如果说了,吴灵惜指定会说:“你在胡说什么?我看你是魔怔了!”

“没有工作,我可以再找。”她压下怒气和失望,神色冷淡地拨开吴灵惜的手,“而且我还会开服装厂,我会自己赚钱,赚很多钱,不用他给我钱花。”

吴灵惜张口,正想说什么,忽然门外传来方茂年的高声:“妈!你轻点打!你说萱萱两句就行了!你别打她!只要她肯好好过日子,不跟我闹了,我不生她的气!”

吴灵惜一听,顿时忘了刚刚想说的话。

她想到方茂年被打破的头,又听见他这样大度而包容的话,顿时觉得女儿实在太不像话了!

怒意顷刻间涌上脸庞,她伸手就拧女儿的胳膊,恨恨地骂:“你这个不省心的东西!你说你折腾什么!放着好好的日子不过,你整天瞎折腾什么?开服装厂?你如果懂得一星半点儿,或者像琼琼一样聪明,我也就不说你什么了,可你懂什么?”

韶音抿住唇,眼底戾气浮现。

好好过日子?从前的沈萱没有好好过日子吗?没求过方茂年好好过日子吗?

方茂年当时点头了吗?他现在倒是想好好过日子了?

一把攥住吴灵惜的手腕,直直盯着她:“以前方茂年打我的时候,但凡你给过他一耳光,今天我就全都听你的!”

从前方茂年打过她多少次?

吴灵惜动过他一根手指头吗?

就因为她打了方茂年,吴灵惜居然对她动手?!

“他打我,你从来只是说说他。
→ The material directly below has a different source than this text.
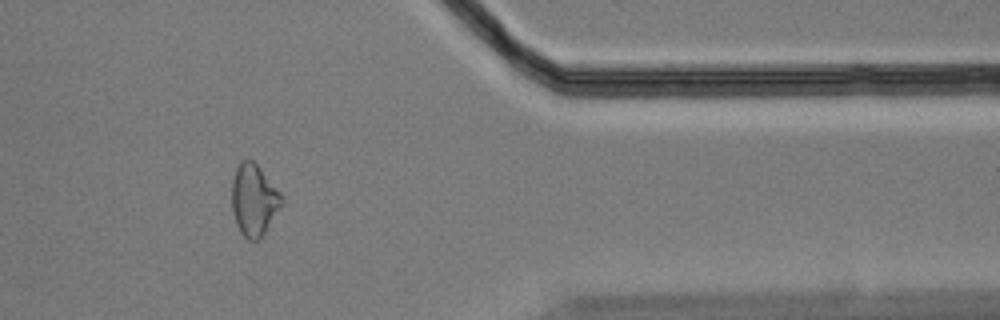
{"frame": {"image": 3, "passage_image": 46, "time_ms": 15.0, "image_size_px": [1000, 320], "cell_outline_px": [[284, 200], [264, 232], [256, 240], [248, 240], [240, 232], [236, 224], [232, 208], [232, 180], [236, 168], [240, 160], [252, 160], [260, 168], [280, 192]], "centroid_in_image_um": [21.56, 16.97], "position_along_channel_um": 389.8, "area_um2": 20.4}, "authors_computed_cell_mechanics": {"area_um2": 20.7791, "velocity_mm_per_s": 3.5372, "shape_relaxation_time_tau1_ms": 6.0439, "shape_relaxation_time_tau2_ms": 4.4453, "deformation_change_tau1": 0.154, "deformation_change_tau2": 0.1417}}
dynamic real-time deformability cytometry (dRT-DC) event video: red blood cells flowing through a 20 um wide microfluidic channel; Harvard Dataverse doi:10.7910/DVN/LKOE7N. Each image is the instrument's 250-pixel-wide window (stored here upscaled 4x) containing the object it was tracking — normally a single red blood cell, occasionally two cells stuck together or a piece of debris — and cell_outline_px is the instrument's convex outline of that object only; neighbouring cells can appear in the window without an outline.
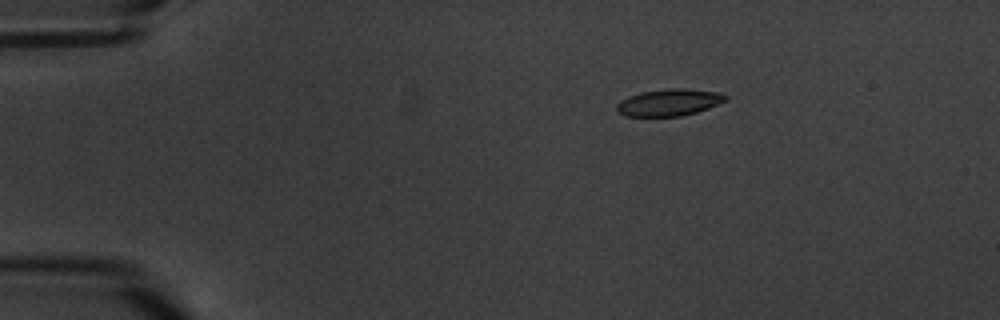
{"species": "common noctule bat (a hibernating species)", "species_latin": "Nyctalus noctula", "temperature_condition": "warm", "stored_images_in_passage": 6, "camera_frame_rate_fps": 3000, "um_per_image_px": 0.085, "animal": {"sex": "male", "body_mass_g": 20.1, "forearm_length_mm": 53.5}, "frame": {"image": 1, "passage_image": 4, "time_ms": 3.333, "image_size_px": [1000, 320], "cell_outline_px": [[728, 100], [708, 108], [696, 112], [680, 116], [624, 116], [616, 112], [616, 104], [620, 100], [628, 96], [640, 92], [672, 88], [684, 88], [720, 92], [728, 96]], "centroid_in_image_um": [56.86, 8.7], "position_along_channel_um": 28.1, "area_um2": 17.22}}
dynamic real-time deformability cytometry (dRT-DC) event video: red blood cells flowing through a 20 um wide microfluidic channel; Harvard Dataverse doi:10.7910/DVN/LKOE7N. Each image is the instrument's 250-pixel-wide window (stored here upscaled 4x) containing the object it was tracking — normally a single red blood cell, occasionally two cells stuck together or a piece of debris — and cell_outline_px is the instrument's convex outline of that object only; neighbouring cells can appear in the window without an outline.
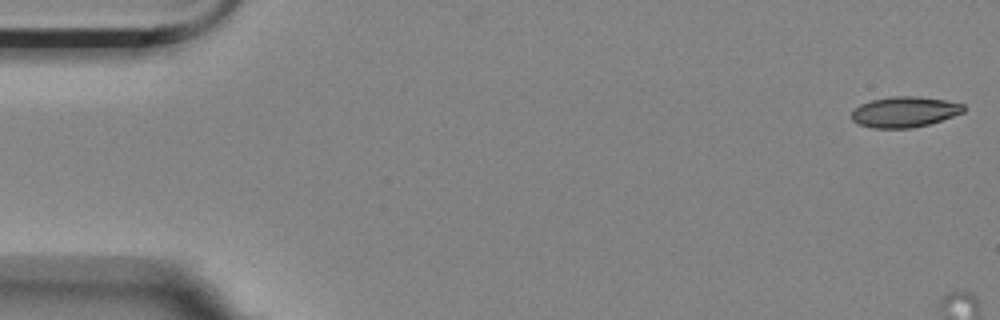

我打他,你就帮他打我?谁才是你亲生的?”她唇齿间吐出冰冷的问话。

吴灵惜愣住。

她被女儿眼中刺伤人的冷漠惊住了,嘴巴张张合合,却是失去了声音。

时间在这一瞬间仿佛静止了。

空气中尽是冰寒。

女儿的目光锐利得像刀子一样,吴灵惜以为是错觉,或者她这会儿气到了,才这样看她。但是过了很久,很久很久,女儿目光中的锐利丝毫没有缓解,冰冷的寒意也没有减去。
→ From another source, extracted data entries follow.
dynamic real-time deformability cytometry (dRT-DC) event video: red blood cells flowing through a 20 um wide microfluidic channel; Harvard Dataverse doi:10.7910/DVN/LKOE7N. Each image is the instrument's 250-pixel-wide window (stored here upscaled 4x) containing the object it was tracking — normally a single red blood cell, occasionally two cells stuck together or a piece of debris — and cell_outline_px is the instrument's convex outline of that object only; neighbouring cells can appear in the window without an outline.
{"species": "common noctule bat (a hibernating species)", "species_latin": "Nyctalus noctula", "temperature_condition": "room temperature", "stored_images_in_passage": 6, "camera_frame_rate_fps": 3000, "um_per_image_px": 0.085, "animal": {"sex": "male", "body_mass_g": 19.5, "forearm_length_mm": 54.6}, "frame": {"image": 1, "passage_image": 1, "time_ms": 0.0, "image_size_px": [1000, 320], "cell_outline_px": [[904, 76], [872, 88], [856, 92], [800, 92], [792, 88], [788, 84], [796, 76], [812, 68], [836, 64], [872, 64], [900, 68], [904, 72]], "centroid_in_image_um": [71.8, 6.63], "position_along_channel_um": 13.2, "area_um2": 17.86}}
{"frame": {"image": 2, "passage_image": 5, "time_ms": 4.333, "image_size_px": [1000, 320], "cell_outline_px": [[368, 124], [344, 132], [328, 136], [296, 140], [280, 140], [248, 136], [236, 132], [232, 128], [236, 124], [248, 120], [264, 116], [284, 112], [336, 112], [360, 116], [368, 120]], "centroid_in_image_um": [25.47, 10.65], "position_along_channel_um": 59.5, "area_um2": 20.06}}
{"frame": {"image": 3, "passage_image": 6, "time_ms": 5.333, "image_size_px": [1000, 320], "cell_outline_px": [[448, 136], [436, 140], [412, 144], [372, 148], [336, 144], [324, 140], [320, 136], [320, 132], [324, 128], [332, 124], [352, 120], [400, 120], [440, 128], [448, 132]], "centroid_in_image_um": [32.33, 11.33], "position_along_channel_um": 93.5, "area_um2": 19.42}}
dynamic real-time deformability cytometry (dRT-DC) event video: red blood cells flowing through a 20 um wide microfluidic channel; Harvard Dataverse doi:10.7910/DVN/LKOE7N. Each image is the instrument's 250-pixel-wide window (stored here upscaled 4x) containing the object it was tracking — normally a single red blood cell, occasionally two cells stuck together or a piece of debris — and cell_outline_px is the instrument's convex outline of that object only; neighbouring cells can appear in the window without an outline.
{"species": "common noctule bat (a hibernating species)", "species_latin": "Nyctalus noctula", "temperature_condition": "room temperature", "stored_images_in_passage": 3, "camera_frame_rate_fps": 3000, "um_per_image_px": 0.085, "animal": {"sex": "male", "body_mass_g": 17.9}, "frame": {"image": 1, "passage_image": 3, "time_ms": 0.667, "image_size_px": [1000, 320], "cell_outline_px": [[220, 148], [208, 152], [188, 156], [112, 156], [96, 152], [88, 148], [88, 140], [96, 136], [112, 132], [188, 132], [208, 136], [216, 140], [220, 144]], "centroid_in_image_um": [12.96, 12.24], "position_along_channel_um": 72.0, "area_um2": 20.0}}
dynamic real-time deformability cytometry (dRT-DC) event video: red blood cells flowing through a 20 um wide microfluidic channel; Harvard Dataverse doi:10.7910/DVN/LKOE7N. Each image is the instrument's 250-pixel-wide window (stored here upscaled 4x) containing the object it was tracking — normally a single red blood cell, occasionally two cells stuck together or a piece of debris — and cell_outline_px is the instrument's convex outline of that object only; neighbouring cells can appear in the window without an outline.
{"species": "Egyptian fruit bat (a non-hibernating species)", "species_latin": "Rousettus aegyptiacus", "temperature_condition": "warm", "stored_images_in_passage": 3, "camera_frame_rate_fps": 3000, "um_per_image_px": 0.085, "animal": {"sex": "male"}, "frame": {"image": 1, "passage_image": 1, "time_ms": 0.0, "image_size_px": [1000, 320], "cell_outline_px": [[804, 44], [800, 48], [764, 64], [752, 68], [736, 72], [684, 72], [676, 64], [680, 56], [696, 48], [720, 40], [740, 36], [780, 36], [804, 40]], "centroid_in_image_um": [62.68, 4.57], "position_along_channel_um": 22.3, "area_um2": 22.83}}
亲骨肉用这样冷漠到毫无感情的眼神看着她,让吴灵惜心头涌上一阵阵锐痛,仿佛在被刀子割着一样,她又气,又怒:“你说的什么话?我做的一切,还不是为了你好?”

“你为我好什么了?”韶音嗤笑一声,“我听你的话,天天被方茂年打。我不听你的话,日子好过多了!”

“你真的是我妈吗?我有时候都怀疑,我是你仇人的女儿,你恨不得我死,才这样对我!”

吴灵惜蓦地瞪大眼睛,愤怒得脸上顿时涨红,扬手就想给她一巴掌!

但是手腕被韶音攥住了,挣了一下没挣开,于是扬起另一只手!

韶音将她另一只手也攥住了。

“沈萱,你,你说这话,你没良心!”吴灵惜气得浑身发抖,又伤心又气怒,整个人都打哆嗦,“你小时候,家里没风扇,我一宿一宿给你打扇子,手腕子都肿着,你忘了?别人家孩子吃五分钱的冰棍,我给你买五毛钱的雪糕,你忘了?说这些话,你亏心不亏心?”

“那就是以前你当我是亲生的!后来你发现我不是亲生的了!”韶音毫不亏心,她心硬如铁,掷地有声地说道。

吴灵惜愣住了,彻底说不出话来了。

心痛,难过,铺天盖地的涌上来,将她淹没。

一颗心像是被人用锯子锯成两半,疼得她脸色都发白了,她怎么也没想到,女儿这样不懂她的苦心,不理解她的满腔的爱意。